I have a couple more brief points to make. Here is something that has not been mentioned. I am a real nerd and I read the fine print of the Book of Estimates. In all of this failed housing policy, there is one interesting item. There is an additional 44% increase in expenditure for consultancy. The amount paid to consultants to dream up the housing plans that have left us with the worst housing and homelessness crisis in the history of the State has gone up. Listen to this, it has increased from €117 million last year - a shocking figure in itself - to €169 million. That is an increase of €52 million in the money going to consultants to dream up the housing policies that have left us with this housing crisis. You could not make it up.

In terms of the renter' credit, the additional €250 is less than the Government has given landlords. Next year, landlords will get a tax credit of €600. They will get €800 the following year and €1,000 the year after that. This is all based on a spurious claim that landlords are exiting the market. The CSO has shown that we have more tenancies than we had in the past and all that is happening with the sale of rental properties is that bigger landlords are usually buying out the smaller landlords. The actual number of rental properties is increasing. We do not have a problem in that there are not enough landlords; what we have is a problem of landlords charging extortionate rents and making extortionate profits, but the Government wants to give them tax breaks. That is as well as what is happening with the really big property investors, like real estate investment trusts, REITs, and so on, who are getting tax breaks on rental revenues and capital gains.

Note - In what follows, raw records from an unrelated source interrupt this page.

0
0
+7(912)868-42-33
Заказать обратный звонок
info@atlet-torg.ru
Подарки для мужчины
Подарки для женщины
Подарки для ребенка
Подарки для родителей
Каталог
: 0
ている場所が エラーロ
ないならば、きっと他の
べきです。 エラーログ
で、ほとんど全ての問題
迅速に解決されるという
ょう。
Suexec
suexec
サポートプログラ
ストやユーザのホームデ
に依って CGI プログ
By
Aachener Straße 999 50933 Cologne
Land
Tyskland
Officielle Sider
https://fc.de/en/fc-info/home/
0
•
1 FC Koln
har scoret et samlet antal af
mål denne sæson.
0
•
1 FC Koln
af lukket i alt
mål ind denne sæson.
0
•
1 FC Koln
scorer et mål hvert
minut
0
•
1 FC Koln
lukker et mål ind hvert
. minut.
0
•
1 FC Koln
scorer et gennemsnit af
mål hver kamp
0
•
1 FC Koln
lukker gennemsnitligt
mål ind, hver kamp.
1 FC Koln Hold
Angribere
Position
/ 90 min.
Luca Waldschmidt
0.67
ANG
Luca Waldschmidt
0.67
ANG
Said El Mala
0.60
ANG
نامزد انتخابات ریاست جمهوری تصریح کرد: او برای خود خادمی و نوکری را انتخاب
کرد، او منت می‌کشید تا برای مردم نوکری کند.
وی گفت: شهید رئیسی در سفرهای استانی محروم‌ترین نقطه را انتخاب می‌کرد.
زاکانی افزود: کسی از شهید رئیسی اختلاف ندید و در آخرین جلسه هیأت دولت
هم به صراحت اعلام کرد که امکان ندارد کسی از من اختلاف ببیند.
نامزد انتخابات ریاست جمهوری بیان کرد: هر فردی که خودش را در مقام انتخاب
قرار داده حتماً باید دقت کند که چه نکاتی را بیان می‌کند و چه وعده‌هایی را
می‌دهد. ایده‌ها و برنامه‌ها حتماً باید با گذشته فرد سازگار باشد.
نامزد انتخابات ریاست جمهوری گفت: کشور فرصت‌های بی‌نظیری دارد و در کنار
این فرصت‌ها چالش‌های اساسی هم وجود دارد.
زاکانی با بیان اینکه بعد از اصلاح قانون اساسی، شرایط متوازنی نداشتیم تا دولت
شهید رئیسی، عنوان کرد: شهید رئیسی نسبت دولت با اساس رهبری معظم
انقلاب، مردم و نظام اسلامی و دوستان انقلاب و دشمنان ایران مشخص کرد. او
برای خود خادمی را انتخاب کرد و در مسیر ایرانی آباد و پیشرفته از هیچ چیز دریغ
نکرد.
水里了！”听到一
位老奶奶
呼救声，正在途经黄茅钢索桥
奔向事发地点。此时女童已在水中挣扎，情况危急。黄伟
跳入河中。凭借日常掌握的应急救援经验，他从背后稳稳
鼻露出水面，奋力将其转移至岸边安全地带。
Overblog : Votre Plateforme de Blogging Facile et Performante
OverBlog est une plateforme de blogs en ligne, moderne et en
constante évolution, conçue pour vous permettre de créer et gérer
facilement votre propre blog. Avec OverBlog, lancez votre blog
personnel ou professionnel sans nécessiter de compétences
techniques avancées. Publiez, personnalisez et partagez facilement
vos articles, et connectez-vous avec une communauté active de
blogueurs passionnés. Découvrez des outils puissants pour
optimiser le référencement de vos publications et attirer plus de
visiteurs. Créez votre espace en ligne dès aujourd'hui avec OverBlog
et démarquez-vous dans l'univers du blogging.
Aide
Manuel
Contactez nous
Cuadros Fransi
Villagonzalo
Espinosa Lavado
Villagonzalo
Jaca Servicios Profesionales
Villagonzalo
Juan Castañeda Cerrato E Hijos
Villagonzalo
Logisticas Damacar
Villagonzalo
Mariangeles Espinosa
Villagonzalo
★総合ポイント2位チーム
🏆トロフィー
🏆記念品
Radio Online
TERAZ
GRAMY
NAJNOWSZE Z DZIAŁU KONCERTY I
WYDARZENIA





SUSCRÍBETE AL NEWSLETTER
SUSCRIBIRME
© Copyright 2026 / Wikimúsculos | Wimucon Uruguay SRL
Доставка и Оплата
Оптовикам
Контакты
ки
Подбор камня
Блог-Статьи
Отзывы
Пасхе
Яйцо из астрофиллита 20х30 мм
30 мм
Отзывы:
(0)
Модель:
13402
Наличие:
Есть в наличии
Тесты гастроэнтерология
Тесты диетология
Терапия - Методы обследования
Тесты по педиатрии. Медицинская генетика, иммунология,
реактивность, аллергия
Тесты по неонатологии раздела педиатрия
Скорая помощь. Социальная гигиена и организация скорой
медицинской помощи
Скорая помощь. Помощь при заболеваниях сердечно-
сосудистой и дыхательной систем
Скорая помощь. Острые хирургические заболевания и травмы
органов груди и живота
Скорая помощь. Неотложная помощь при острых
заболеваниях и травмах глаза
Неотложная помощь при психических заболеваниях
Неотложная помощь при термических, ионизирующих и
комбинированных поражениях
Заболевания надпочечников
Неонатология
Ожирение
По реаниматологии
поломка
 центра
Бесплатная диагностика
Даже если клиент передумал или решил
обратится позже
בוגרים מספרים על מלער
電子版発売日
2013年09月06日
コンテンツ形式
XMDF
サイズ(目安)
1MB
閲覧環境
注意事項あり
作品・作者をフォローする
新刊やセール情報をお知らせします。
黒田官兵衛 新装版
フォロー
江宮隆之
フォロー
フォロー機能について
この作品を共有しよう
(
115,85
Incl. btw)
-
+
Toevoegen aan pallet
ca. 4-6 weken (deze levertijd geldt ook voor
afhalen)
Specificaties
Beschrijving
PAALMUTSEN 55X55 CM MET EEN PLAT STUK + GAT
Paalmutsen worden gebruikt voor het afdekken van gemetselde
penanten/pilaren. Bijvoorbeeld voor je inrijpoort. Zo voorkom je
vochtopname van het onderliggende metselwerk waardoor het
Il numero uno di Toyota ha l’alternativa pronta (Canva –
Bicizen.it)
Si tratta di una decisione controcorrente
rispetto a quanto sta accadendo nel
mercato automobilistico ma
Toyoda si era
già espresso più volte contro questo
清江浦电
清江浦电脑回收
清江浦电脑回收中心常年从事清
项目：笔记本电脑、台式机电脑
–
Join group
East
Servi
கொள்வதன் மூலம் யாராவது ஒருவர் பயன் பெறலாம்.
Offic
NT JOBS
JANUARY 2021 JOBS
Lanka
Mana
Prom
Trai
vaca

The mortgage interest relief is a joke. I will give one example, who is Lola, a working single mother. Last year she had an €7,000 in interest repayments. She is going to get €1,250 back. How could anybody sustain €7,000 in additional interest payments? That is what is happening. Tens of thousands of people on tracker and variable mortgages are being crucified by banks that are making shocking profits, and that is the best the Government can do for them. Again, there is no action on the profiteering being engaged in by the banks despite our repeated requests that the Government should taken such action.

There are other things not mentioned in the budget, but which will be coming in soon. Carbon tax increases are coming in the next couple of months, essentially undermining the position in terms of diesel and fuel. Other carbon tax increases next year will effectively neutralise any of the one-off measures the Government has given in that area.

All of this is happening against a background of extraordinary increases in profits. This is never talked about. In 2012, the figure for pre-tax profits was €77 billion. The figure for 2021, the latest available, is €250 billion. Although we do not have a figure from the Government for 2022, we know that the corporate tax revenue has jumped to an incredible €24 billion. Extrapolating from previous years, that means we are at well over €300 billion in pre-tax profits for corporations. Those are enormous increases. They are the winners. The Government protects them and has given them an additional tax break to compensate them for the increase to 15% in the nominal corporate tax rate. It has given them another big loophole in order that they will not really pay any additional tax. It has changed the research and development tax credit currently worth €750 million per year, all of which is going to those same super-profitable corporations. It has also increased the research and development tax credit from 25% to 30%. That is tens of millions in extra money going to companies that already enjoy obscene, staggering profits while ordinary people are being crushed by a cost-of-living and housing crisis. I suppose we should not be surprised that is coming from this Government.